-- Page text follows --

Loading and Preparing Data¶

This guide shows how to load observational data into pgmuvi and prepare it for fitting.

Overview ¶

pgmuvi expects data as three parallel arrays:

times — observation epochs (any consistent time unit, e.g., days, MJD).
fluxes — flux or magnitude measurements.
errors — 1-σ uncertainties on the measurements.

All three arrays must have the same length. For multiband data, each array has one row per observation across all bands (see Multiwavelength (2D) Analysis).

Creating a Lightcurve ¶

Pass the arrays directly to the constructor:

import pgmuvi
import numpy as np

times  = np.array([...])   # shape (N,)
fluxes = np.array([...])   # shape (N,)
errors = np.array([...])   # shape (N,)

lc = pgmuvi.lightcurve.Lightcurve(times, fluxes, errors)

The data are stored internally as PyTorch tensors. You can retrieve them as NumPy arrays via lc.xdata.cpu().numpy(), etc.

Loading from a File ¶

From a CSV file

from_csv() reads a CSV file directly. Column names are matched case-insensitively using common aliases, so in most cases no extra arguments are required:

import pgmuvi

lc = pgmuvi.lightcurve.Lightcurve.from_csv("my_lightcurve.csv")

For multiband CSV files that include a numeric wavelength column, pass the column name explicitly or let the method auto-detect it:

# Explicit wavelength column
lc = pgmuvi.lightcurve.Lightcurve.from_csv(
    "multiband.csv", wavelcol="wavelength_um"
)

# Or specify time and wavelength together
lc = pgmuvi.lightcurve.Lightcurve.from_csv(
    "multiband.csv", xcol=["mjd", "wavelength_um"]
)

If the CSV contains a string band-identifier column (e.g. band or filter with values like "V", "R"), that column may be automatically stored in band for labelling purposes. For 2-D (multiband) lightcurves this happens automatically. For 1-D lightcurves, auto-population only occurs when the band-ID column contains exactly one distinct non-empty label (matching the 1-D constructor contract); if multiple distinct labels are present, band is left unset and a warning is emitted. Note that these string labels are for human readability only — the GP model requires a numeric wavelength in column 1 of xdata (see Multiwavelength (2D) Analysis).

From an Astropy-compatible format

from_table() builds a light curve from an astropy.table.Table instance or any file format that Astropy can read (FITS, VOTable, many ASCII dialects):

import pgmuvi

lc = pgmuvi.lightcurve.Lightcurve.from_table("my_lightcurve.vot")

Example from an in-memory table:

from astropy.table import Table
import pgmuvi

t = Table.read("my_lightcurve.fits")
lc = pgmuvi.lightcurve.Lightcurve.from_table(t)

From raw arrays

For any other format, read the data manually and pass arrays directly:

import numpy as np
import pgmuvi

data = np.loadtxt("my_lightcurve.csv", delimiter=",")

-- Page text concluded --

Job 1
In the records, from the line with "Approximately how many" to the line with "What is the approximate", substitute "greatest" for "highest" and keep everything else unchanged. Give only those lines, without the pictures.
Job 2
Continue the pgmuvi data-loading guide from its last line.

-- Source data follows --

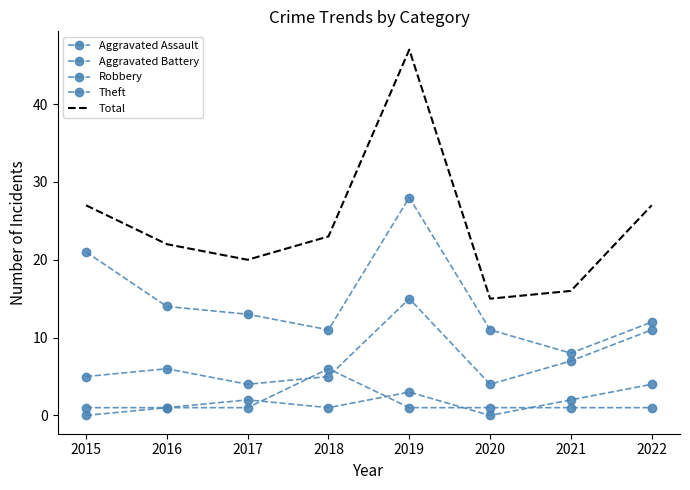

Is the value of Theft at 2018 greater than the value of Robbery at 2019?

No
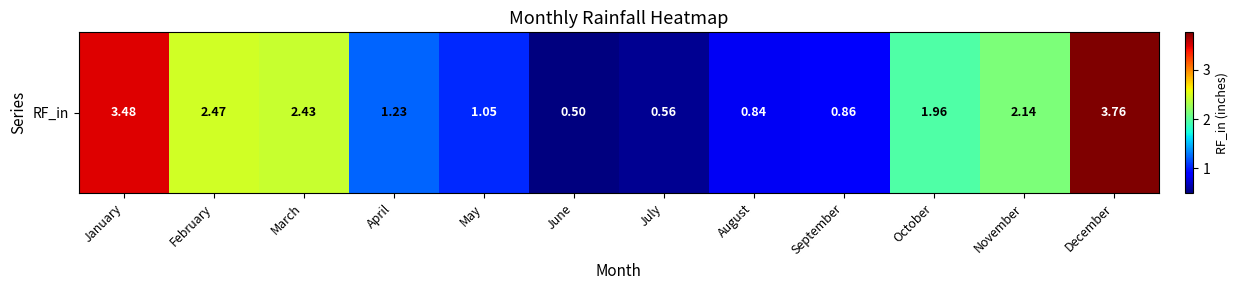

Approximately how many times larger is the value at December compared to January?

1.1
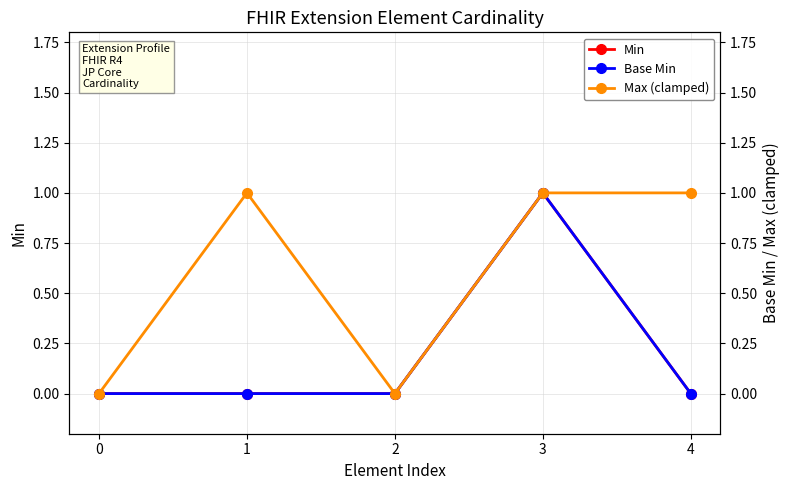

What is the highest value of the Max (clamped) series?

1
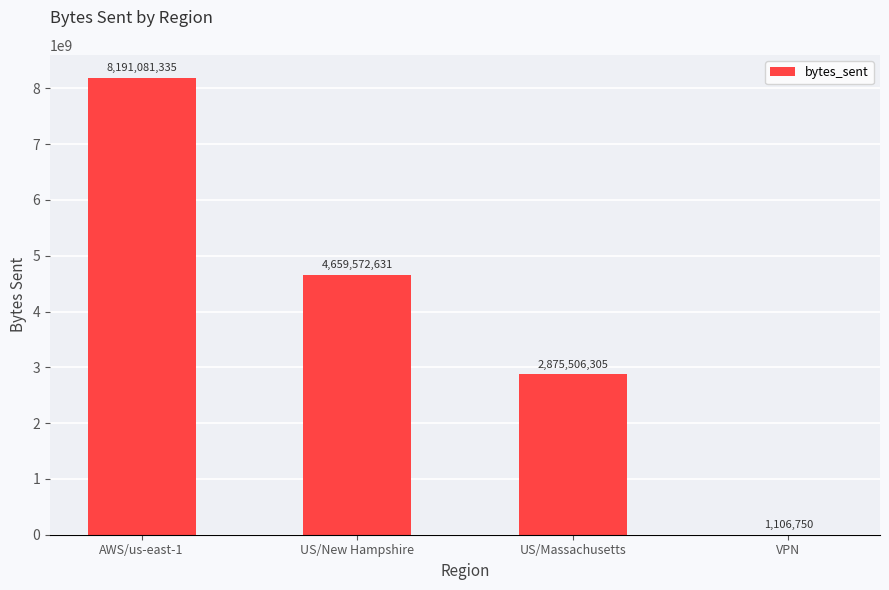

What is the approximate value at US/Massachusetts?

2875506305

-- Source data concluded --
-- Source data follows --

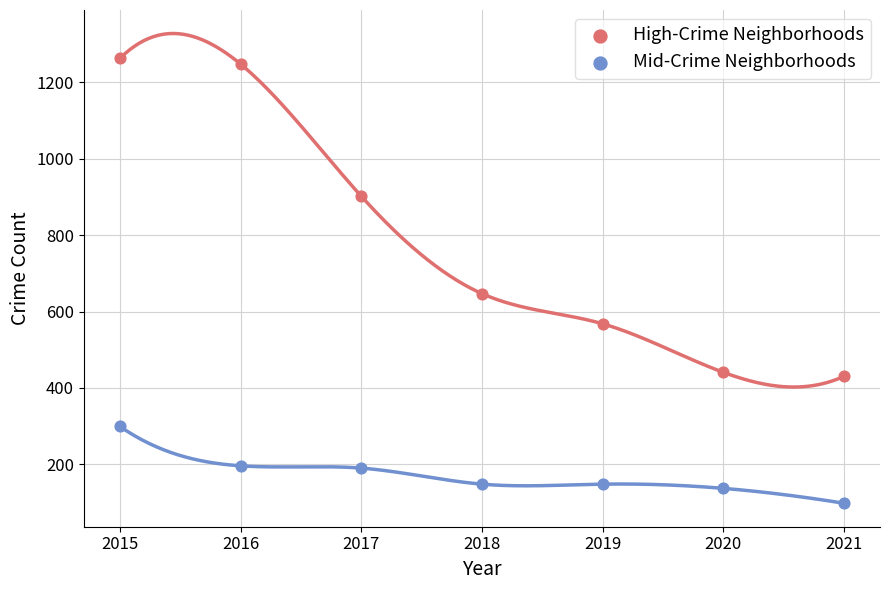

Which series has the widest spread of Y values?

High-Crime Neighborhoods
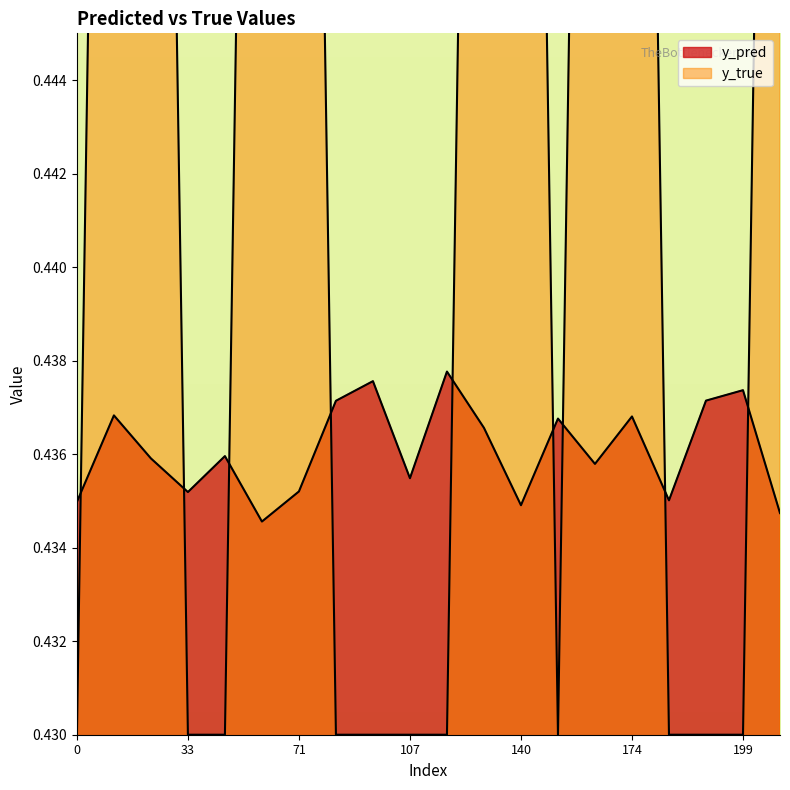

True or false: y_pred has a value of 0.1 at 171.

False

-- Source data concluded --

Exercise output 1
Approximately how many times larger is the value at December compared to January?

1.1

What is the greatest value of the Max (clamped) series?

1

What is the approximate value at US/Massachusetts?

Exercise output 2
lc = pgmuvi.lightcurve.Lightcurve(data[:, 0], data[:, 1], data[:, 2])

Adding More Observations ¶

Merging a new band into an existing multiband lightcurve

merge() appends a new band to an existing 2-D light curve. The calling object must already be 2-D; 1-D inputs are promoted automatically when a wavelength is supplied. For 1-D inputs that have no band attribute set, you must also pass band= explicitly (otherwise a ValueError is raised):

# lc2d is an existing 2-D lightcurve; lc_new is a new single-band lc
merged = lc2d.merge(lc_new, wavelength=0.80, band="I")   # 0.80 μm, band "I"

You can also merge directly from a CSV path:

merged = lc2d.merge("new_band.csv", wavelength=0.80, band="I")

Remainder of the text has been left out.